Text segment:
☆ ☆ ☆

Throughout history, the Bois-des-Esprits forest has been oft-rumoured to behold a presence of protection among the creatures it inhabits: the frogs, ducks, geese and many species of birds do not just reside in the forest, they watch over those who wander in and throughout. And so, it was somewhat not surprising when something special happened while the men were carving the eyes of the wood spirit.
When it came time to open the first eye of the wood spirit and Robert struck his gouge with his mallet, the forest went silent as if to hold its collective breath. Once the outline of the eye was completed, the forest once again became alive. Both carvers were in awe. The following day, they returned to open the wood spirit's other eye and it happened again. The spirit of the tree had been released!
In 2005, a second wood spirit facing the oxbow to the south and on the opposite side of the first was released. A third spirit was also given life – a red fox protected within the beard of the first spirit. Many honorary carvers were given a chance to contribute and carve with a chisel and mallet. The 2006 ceremonial feast also acted as a naming ceremony, with the first spirit, facing north, named Woody and the second spirit, facing the oxbow to the south, given the Ojibwe name Mhitik.

☆ ☆ ☆

Complete the following:
a: In the Bois-des-Esprits account, what Ojibwe name was given to the second wood spirit?
b: Extend the Bois-des-Esprits wood spirit account beyond its final sentence.
None of the material is needed.

(Joint position lists)
☆ ☆ ☆

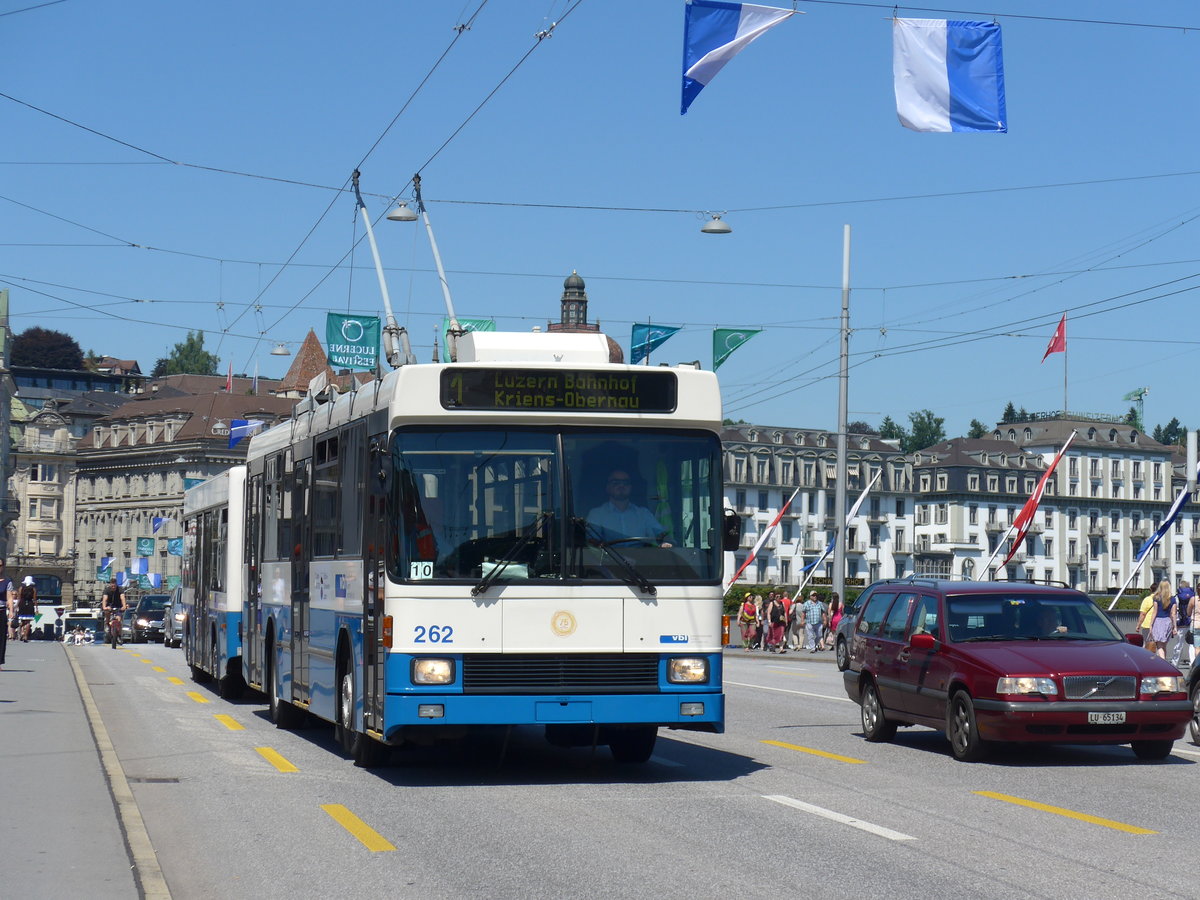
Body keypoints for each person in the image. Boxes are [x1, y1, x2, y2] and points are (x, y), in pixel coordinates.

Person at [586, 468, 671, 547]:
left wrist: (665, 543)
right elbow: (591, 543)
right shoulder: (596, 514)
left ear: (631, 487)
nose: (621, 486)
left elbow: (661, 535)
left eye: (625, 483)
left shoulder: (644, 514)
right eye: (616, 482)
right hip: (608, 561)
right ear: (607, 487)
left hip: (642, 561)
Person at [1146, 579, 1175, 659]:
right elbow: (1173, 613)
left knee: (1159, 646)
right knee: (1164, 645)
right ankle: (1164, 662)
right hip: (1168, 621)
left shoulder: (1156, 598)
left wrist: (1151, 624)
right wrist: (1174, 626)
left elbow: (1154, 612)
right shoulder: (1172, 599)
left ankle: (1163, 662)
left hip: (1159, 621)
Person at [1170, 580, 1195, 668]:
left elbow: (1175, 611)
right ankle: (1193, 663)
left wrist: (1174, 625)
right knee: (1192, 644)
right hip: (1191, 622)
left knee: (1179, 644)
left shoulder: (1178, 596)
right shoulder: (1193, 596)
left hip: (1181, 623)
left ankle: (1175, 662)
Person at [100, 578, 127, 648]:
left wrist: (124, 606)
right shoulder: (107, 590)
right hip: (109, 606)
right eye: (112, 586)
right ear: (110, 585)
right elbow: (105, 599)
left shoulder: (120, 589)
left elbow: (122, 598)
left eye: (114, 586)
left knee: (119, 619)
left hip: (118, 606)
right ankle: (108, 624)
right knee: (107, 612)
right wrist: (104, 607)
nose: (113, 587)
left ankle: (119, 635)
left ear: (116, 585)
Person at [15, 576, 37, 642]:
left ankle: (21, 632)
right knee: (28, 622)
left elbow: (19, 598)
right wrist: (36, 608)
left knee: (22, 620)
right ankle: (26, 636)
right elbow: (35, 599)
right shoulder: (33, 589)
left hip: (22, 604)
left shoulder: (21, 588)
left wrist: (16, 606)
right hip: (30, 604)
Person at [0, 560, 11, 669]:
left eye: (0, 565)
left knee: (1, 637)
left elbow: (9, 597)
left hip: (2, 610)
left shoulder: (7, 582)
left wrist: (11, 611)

☆ ☆ ☆

Answer section:
a: Mhitik

b:
When Woody-Mhitik’s time in the forest ended in the summer of 2021, Marcel Ritchot contacted Robert Leclair to discuss the idea of restoring one of the faces. Robert gave Marcel his blessing and so it was decided Marcel would retrieve and restore part of the southern-oriented Mhitik spirit.
And so, work began on an eight-foot tall, one-hundred-pound salvaged section of Woody-Mhitik. In his workshop, Marcel used cement, wood screws and an elaborate clamping system to mount Woody-Mhitik in place. Excess wood was painstakingly removed a bit at a time. Also, as a precaution against any boring insects, a special insecticide and polyurethane were applied. The sculpture was cracked in a number of places, and so a framework of carved crosspieces was constructed to shape the concave of the back. Pine panels were joined together and attached to the back and a support base was constructed to support the restored face. In true Les Bois-Brulés style, the front was torched to a beautiful finish. Lastly, after a seven-week labour of love, Marcel repainted the eyes to restore the life in his look.